*Stated problem*.
Copy the rows below, substituting "Delineate" for each occurrence of "Segment" and leaving everything else unchanged. Omit the pictures from your copy.

:: Record list

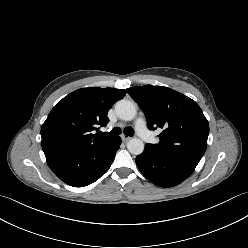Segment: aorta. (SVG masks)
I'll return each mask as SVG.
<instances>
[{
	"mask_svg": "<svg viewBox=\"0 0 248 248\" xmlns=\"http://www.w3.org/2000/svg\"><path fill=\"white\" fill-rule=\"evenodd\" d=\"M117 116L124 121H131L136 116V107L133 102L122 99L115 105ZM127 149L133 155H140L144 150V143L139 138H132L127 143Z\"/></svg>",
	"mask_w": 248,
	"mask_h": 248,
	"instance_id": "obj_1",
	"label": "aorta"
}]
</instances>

::::

*Output for this task*.
Delineate: aorta. (SVG masks)
I'll return each mask as SVG.
<instances>
[{
	"mask_svg": "<svg viewBox=\"0 0 248 248\" xmlns=\"http://www.w3.org/2000/svg\"><path fill=\"white\" fill-rule=\"evenodd\" d=\"M117 116L124 121H131L136 116V107L133 102L122 99L115 105ZM127 149L133 155H140L144 150V143L139 138H132L127 143Z\"/></svg>",
	"mask_w": 248,
	"mask_h": 248,
	"instance_id": "obj_1",
	"label": "aorta"
}]
</instances>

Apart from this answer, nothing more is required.